#### EXCERPT PROVIDED ####

Jacob Elordi in Euphoria (Screencapture via YouTube)

Australian heartthrob Jacob Elordi has carved out a successful career in US movies and TV series. He plays the lead love interest in Netflix’s The Kissing Booth franchise and is part of the main cast of HBO’s Euphoria. It may come as a surprise, though, that Elordi was bullied and called gay in school because of his acting passion, reports Out.

A SERIOUS ACTOR WHO LOVES THEIR CRAFT

Elordi was born in Brisbane where he graduated from an all-boys private school. An environment such as this can often be tricky for young men who pursue the arts. Until one makes it big in the industry, acting and drama aren’t particularly seen as masculine career pursuits. Although Elordi is seen now as a heartthrob, it wasn’t always this way.

In an interview with GQ, he says, “From the moment I did a play I was called gay at school. But I had this abundance of confidence in myself because I could do both: I was quite good at sport and I think I was quite good at theatre.”

In school, when Elordi landed the part of Oberon King Of The Fairies in A Midsummer Night’s Dream it was an opportunity for him to transgress the masculine expectations that he was accustomed to. “When they said I was gay, I remember leaning into the makeup,” he says. “I was like, if I’m going to be the King Of The Fairies, I’m going to be the fucking hottest King Of The Fairies you’ve ever seen.”

#### DATA ROWS ####

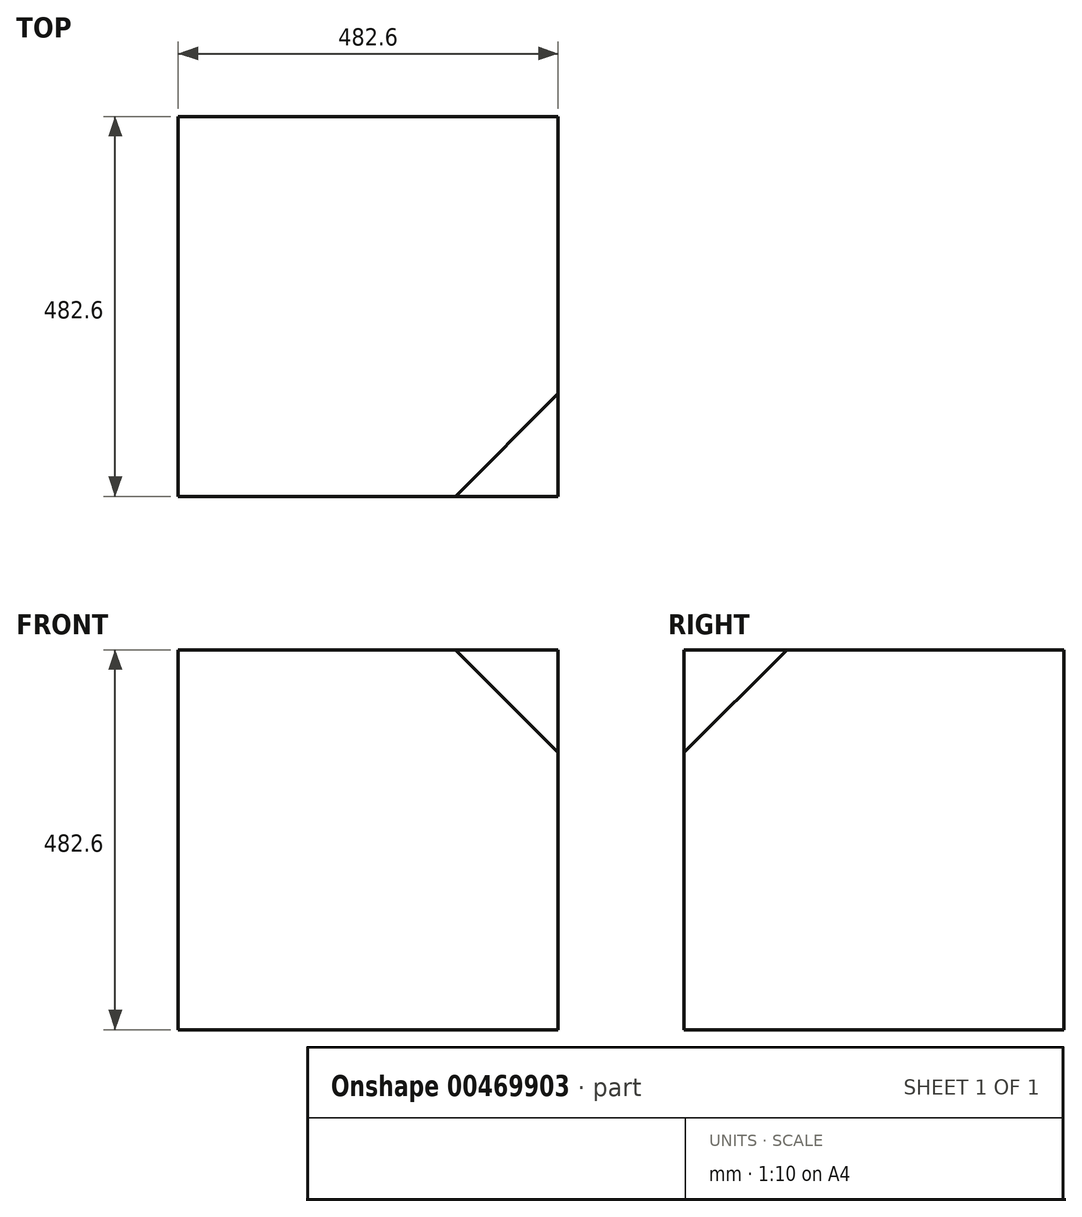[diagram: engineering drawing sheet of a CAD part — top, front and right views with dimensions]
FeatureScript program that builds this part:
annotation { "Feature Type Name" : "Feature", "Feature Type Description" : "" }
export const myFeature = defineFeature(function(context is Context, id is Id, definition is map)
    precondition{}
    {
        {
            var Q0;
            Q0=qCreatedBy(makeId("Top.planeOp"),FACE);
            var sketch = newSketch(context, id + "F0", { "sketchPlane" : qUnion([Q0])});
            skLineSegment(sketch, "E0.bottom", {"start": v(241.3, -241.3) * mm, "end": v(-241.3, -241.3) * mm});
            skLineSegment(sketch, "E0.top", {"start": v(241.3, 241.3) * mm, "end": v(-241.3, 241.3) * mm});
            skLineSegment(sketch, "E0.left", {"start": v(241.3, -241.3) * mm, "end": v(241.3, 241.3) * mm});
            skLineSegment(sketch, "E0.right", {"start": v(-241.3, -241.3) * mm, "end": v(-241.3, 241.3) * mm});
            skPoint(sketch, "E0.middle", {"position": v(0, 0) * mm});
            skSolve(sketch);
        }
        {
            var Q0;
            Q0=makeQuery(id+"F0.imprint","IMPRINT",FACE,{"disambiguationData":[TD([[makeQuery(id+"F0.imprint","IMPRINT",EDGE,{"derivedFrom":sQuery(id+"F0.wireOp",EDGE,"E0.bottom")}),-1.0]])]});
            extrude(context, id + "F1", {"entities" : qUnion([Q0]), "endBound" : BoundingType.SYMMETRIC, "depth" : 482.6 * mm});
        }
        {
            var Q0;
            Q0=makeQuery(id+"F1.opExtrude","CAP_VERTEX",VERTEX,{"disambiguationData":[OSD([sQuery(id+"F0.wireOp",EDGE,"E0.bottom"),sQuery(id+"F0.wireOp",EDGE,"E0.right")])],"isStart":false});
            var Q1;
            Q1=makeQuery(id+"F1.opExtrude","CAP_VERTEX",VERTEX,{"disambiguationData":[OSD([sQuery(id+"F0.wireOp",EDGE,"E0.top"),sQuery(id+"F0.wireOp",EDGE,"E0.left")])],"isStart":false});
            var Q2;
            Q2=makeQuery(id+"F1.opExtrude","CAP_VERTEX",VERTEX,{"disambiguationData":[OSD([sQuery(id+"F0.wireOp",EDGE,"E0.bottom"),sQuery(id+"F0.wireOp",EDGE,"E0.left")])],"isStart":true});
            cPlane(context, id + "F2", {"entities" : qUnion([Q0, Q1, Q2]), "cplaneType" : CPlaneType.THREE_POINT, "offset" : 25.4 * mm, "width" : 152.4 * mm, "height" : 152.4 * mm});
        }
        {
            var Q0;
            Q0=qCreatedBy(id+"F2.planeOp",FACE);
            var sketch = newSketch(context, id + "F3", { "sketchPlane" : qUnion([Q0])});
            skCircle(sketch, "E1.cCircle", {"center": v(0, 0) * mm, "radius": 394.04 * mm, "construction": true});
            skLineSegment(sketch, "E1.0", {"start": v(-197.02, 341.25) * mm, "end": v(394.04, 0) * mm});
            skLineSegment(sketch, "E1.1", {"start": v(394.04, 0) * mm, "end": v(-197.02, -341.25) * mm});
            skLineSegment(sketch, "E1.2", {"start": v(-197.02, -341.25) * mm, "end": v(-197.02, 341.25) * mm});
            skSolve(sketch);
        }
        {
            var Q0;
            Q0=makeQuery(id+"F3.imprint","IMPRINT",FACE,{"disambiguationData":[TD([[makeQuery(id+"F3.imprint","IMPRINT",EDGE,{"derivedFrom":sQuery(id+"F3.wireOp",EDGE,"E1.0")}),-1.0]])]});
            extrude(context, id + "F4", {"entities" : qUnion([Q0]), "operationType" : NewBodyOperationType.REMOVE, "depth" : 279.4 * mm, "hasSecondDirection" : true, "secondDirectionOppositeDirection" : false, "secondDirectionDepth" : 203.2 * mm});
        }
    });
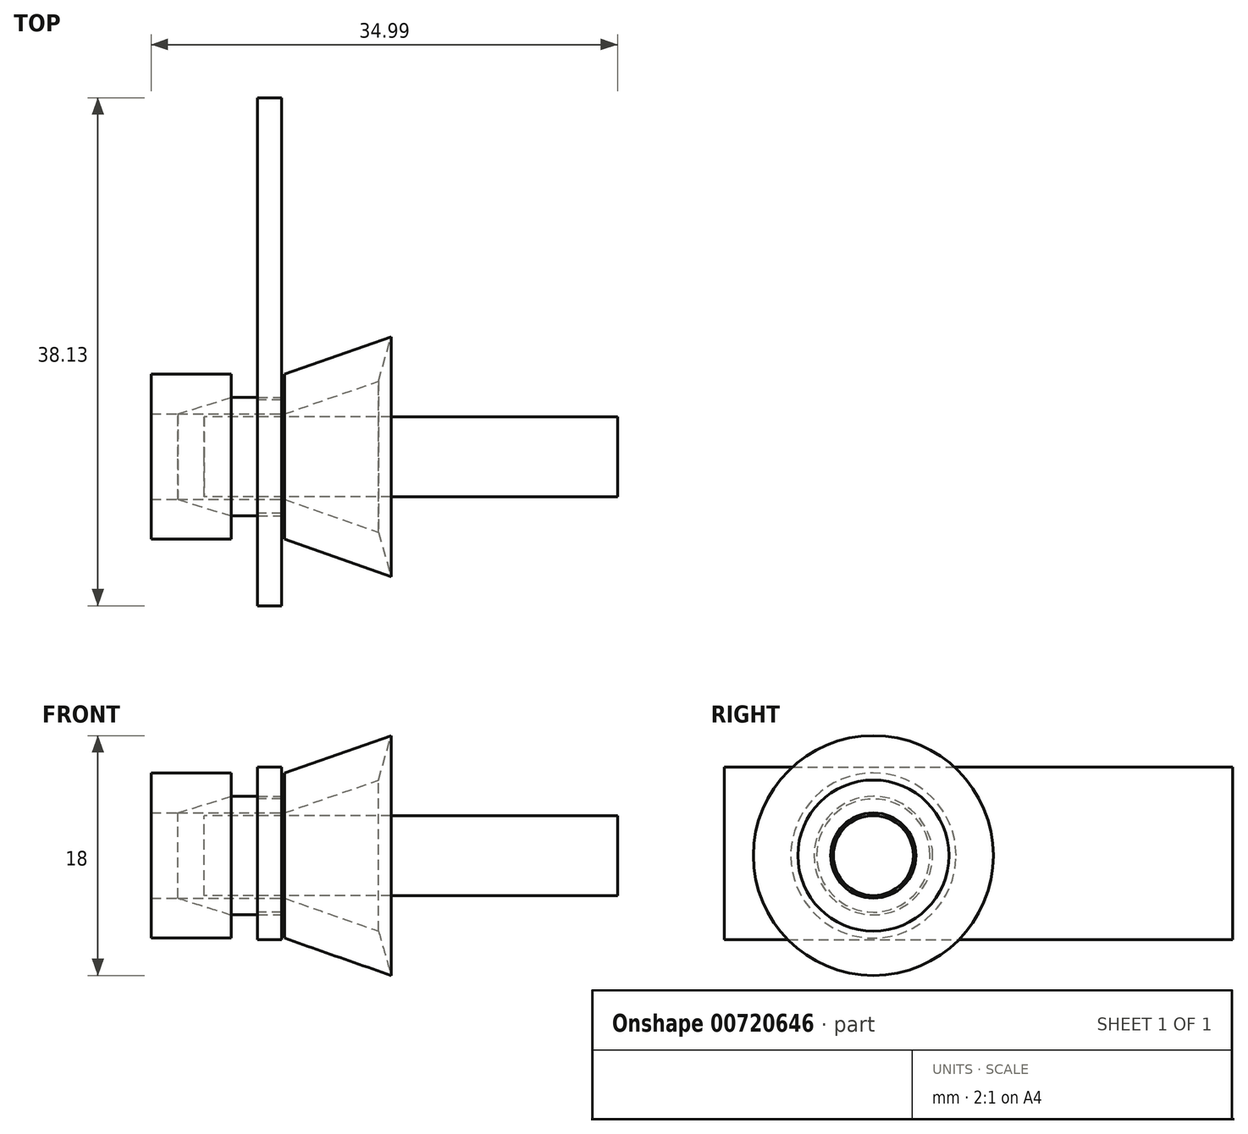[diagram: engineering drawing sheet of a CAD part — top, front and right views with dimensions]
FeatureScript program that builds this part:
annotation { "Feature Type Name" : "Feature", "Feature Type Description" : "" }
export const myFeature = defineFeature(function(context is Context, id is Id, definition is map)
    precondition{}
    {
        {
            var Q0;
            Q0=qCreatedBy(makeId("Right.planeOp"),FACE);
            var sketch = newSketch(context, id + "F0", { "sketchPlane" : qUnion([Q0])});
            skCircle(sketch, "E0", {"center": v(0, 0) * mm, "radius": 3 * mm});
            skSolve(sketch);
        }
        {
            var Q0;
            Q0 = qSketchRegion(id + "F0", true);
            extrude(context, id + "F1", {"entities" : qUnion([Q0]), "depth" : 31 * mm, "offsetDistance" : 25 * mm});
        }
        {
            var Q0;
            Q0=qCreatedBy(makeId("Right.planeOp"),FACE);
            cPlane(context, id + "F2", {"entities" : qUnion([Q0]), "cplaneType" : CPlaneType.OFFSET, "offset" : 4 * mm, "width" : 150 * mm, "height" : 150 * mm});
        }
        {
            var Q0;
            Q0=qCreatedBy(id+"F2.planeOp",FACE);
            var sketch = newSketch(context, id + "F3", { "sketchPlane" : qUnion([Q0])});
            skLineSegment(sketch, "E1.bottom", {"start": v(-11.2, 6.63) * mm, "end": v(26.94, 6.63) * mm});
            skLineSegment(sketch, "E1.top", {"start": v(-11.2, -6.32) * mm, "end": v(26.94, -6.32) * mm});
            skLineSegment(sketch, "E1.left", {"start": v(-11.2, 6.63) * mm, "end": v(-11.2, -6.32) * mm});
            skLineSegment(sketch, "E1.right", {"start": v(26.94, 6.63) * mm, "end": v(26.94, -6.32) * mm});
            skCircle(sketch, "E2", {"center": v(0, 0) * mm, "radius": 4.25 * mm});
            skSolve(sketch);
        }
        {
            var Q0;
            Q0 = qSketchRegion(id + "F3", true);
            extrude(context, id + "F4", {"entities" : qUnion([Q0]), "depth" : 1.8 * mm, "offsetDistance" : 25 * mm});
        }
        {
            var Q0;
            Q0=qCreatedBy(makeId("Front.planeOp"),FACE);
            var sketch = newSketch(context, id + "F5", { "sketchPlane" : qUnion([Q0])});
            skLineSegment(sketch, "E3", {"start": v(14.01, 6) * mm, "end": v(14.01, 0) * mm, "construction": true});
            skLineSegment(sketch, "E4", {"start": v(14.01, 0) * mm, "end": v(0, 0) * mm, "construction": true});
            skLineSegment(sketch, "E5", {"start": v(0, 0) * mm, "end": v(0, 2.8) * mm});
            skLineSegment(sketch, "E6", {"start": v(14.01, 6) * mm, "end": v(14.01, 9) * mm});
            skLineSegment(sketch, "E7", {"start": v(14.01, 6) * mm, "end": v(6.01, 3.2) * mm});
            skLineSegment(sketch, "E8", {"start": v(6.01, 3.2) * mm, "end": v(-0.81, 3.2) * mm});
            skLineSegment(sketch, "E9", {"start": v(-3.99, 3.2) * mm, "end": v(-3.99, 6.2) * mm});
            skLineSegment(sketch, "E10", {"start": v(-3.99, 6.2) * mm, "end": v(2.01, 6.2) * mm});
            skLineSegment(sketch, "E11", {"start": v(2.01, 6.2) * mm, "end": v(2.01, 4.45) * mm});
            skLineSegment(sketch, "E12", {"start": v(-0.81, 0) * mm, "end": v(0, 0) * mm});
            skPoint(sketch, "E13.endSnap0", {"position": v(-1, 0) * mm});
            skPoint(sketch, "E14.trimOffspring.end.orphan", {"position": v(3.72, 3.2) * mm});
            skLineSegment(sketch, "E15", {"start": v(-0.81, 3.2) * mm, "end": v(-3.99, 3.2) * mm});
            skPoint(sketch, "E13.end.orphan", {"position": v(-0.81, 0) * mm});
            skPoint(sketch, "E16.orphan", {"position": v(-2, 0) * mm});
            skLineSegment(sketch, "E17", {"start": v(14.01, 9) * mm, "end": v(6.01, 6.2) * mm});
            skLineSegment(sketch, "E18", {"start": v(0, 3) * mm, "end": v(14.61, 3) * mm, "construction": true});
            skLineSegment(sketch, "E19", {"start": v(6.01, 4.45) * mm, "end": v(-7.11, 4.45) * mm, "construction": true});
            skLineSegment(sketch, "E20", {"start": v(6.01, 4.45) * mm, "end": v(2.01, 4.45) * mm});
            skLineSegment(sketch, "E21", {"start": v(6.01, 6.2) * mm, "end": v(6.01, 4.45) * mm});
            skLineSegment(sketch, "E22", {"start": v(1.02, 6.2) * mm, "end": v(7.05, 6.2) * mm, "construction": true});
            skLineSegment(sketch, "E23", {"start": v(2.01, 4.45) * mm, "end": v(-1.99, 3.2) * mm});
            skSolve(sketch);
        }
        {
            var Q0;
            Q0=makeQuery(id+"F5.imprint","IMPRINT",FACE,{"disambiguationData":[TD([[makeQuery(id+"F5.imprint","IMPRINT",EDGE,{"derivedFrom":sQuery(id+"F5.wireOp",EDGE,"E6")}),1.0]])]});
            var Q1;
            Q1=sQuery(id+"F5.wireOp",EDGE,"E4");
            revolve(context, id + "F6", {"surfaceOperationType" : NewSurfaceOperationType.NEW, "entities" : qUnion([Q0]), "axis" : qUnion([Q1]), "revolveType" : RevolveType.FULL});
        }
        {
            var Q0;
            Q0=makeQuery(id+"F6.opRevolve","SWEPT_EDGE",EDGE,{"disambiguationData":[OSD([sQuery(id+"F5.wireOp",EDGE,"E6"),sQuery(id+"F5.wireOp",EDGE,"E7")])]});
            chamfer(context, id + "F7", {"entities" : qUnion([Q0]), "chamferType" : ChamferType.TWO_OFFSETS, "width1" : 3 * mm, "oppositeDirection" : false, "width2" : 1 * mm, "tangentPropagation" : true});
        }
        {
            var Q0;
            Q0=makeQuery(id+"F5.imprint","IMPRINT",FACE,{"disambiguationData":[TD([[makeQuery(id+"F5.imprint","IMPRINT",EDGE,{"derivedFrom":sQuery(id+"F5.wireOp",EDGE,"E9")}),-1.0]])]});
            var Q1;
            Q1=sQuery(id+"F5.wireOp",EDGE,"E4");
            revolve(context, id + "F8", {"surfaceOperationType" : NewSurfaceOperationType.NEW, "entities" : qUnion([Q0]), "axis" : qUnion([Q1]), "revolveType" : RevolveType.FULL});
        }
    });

####

TASK LIST:
a - Please rewrite the paragraph beginning "Elordi was born in Brisbane" from the article about Jacob Elordi as a short bulleted list that keeps its main facts.
b - Using the article about Jacob Elordi, decide whether each statement agrees with it. Answer yes or no, and quote the words that settle it.
(i) Elordi plays the lead love interest in Netflix's The Kissing Booth franchise.
(ii) Elordi said he was poor at sport.
(iii) At school, Elordi played Oberon in A Midsummer Night's Dream.
c - Continue the article about Jacob Elordi from its last sentence.

THE RESPONSES:
a -
- Elordi was born in Brisbane and graduated from an all-boys private school.
- Such a setting can often be hard for young men who pursue the arts.
- Until someone makes it big, acting and drama aren't usually seen as masculine careers.
- Elordi is now seen as a heartthrob, but that wasn't always the case.

b -
(i) Yes: "He plays the lead love interest in Netflix’s The Kissing Booth franchise"
(ii) No: "I was quite good at sport"
(iii) Yes: "In school, when Elordi landed the part of Oberon King Of The Fairies in A Midsummer Night’s Dream"

c -
As much as society likes to believe it’s progressed, high school will always be high school. For an actor like Elordi who is accustomed to playing hyper-masculine characters, embracing femininity at that early age challenges the rigid gender lines that are tacitly accepted. “I stepped away from beer culture and from sport culture and I was like, well, if you think this is gay, I’m going to be who I am when I was your friend, which is this hetero guy, but I’m going to play the arts,” says Elordi.

“How could you label sport as masculine? How does your sexuality inform your prowess as an athlete, or your prowess as a performer?”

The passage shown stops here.